Amoco Production Research, Box 3385, Tulsa, OK 74102, USA

Abstract:Kinematic models are presented for compressional fold development in wrench and convergent wrench terranes that relate fold shortening, axial rotation, and axial extension. Fold shortening may be derived from final fold geometry. Existing fold geometry and axial orientation, two readily measurable quantities, provide the data needed to determine the relative components of shearing and convergence within the fold system. Analyses utilizing these kinematic models indicate that folds developed in sedimentary rocks in the wrench borderlands of both the Rineonada and San Andreas wrench faults in central California are the product of strongly convergent wrenching. The axes of these folds have been rotated no more than a few degrees during the course of their development. In contrast, folds developed in the Alpine Schists along the Alpine fault in New Zealand and in Pleistocene sediments along the southern limit of the San Andreas fault suggest an almost pure wrench setting and large (>25 °) axial rotations.

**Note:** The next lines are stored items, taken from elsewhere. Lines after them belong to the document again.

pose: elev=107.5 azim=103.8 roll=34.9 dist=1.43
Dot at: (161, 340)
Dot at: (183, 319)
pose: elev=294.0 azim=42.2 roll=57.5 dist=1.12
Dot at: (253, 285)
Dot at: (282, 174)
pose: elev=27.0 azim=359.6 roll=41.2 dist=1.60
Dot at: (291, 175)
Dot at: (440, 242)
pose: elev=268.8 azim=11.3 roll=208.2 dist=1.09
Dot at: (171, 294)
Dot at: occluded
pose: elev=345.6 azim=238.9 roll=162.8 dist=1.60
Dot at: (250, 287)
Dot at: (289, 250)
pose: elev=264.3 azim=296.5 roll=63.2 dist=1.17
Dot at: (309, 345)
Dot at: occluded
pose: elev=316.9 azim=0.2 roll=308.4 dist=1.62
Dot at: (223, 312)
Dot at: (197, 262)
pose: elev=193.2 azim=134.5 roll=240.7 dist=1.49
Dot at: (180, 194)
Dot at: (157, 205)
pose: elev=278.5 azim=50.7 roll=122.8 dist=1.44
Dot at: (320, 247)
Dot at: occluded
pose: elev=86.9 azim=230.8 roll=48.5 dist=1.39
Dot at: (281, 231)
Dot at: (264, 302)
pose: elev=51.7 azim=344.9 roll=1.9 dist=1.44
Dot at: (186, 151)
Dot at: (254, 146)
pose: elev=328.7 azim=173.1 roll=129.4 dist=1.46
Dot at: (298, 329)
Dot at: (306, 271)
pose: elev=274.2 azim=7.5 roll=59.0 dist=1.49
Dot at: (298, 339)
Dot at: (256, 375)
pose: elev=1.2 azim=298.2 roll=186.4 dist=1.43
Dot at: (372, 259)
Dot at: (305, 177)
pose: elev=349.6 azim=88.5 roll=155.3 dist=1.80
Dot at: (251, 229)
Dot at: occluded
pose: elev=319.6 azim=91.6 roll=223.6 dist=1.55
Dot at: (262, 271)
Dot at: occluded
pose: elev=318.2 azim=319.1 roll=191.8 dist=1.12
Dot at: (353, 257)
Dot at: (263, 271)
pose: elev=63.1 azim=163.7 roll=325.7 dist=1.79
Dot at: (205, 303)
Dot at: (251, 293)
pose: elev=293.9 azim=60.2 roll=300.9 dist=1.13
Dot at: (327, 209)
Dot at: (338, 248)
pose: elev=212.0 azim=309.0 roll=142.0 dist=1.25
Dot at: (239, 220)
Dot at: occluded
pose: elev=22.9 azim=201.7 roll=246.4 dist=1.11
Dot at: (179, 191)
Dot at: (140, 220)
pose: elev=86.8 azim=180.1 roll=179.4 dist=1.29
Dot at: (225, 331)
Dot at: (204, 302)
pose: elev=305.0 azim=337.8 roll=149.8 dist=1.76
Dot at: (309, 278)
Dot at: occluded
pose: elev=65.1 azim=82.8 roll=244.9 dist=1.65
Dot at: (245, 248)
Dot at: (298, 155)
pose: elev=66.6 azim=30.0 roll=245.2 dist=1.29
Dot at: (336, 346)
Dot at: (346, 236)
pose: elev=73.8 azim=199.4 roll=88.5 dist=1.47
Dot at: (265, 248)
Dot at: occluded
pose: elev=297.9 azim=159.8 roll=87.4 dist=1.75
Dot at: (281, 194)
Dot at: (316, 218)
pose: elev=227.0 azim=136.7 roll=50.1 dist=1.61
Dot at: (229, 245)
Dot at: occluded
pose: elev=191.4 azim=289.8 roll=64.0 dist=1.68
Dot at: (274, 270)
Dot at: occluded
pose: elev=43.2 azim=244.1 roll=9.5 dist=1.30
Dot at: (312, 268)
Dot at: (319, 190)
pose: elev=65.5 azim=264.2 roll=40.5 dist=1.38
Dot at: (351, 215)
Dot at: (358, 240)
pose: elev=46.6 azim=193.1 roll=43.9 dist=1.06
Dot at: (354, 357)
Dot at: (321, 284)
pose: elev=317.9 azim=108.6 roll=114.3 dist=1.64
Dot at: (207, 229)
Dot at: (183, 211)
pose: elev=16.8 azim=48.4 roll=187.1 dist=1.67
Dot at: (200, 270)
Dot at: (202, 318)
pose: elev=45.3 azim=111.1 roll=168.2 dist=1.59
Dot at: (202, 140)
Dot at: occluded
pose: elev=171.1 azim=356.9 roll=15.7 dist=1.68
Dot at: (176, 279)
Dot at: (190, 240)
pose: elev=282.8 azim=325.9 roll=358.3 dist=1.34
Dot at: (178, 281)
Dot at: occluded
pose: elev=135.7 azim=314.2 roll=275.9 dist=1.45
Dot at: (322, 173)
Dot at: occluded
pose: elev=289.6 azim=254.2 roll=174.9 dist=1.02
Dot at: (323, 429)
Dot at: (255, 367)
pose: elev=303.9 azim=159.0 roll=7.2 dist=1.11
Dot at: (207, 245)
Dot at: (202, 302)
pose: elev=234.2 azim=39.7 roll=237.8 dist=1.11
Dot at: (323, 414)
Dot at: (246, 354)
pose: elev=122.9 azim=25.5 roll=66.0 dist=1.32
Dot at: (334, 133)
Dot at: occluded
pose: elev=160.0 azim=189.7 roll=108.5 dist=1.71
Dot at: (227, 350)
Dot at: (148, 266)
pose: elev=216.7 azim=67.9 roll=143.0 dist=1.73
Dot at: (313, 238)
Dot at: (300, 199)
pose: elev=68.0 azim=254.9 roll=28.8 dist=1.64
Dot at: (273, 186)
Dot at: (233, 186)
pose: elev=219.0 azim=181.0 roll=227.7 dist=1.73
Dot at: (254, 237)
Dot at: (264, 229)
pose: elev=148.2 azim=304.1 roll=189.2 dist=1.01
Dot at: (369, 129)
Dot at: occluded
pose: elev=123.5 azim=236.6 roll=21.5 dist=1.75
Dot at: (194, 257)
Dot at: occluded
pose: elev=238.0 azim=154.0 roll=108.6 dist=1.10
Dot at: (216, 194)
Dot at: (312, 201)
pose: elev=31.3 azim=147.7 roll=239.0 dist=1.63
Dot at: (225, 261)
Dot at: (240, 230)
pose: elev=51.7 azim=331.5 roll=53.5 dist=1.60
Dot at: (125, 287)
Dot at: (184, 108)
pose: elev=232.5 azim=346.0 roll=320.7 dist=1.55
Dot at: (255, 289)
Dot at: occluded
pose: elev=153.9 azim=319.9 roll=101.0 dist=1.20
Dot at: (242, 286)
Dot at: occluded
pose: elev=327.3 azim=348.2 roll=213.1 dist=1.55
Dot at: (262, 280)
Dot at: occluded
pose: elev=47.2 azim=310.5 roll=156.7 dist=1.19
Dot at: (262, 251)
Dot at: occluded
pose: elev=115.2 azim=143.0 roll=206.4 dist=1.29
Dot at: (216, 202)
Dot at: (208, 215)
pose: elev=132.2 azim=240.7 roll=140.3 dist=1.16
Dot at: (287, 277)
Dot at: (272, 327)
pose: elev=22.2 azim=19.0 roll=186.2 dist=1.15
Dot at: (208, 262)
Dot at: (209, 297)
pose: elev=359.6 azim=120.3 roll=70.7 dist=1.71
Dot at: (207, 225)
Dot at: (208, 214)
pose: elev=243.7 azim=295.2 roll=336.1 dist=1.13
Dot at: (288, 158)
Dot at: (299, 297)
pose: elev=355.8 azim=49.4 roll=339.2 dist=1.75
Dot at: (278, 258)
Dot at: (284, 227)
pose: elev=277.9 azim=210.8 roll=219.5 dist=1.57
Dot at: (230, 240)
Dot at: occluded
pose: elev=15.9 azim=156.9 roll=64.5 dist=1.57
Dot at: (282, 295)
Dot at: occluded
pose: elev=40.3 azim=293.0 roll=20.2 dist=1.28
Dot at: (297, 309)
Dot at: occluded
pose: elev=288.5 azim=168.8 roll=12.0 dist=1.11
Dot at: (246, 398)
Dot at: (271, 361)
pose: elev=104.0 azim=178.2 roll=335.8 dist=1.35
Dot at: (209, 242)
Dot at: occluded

Significant axial extension is inherent in wrench-related compressional folds. This axial extension is commonly manifest in the form of normal and strike-slip faults that are internal to the folds and trend at high angles to the fold axes. The relative amount of axial extension diminishes as the degree of convergence increases. This axial extension, and the associated extensional features, can be a diagnostic indication of the influence of wrenching.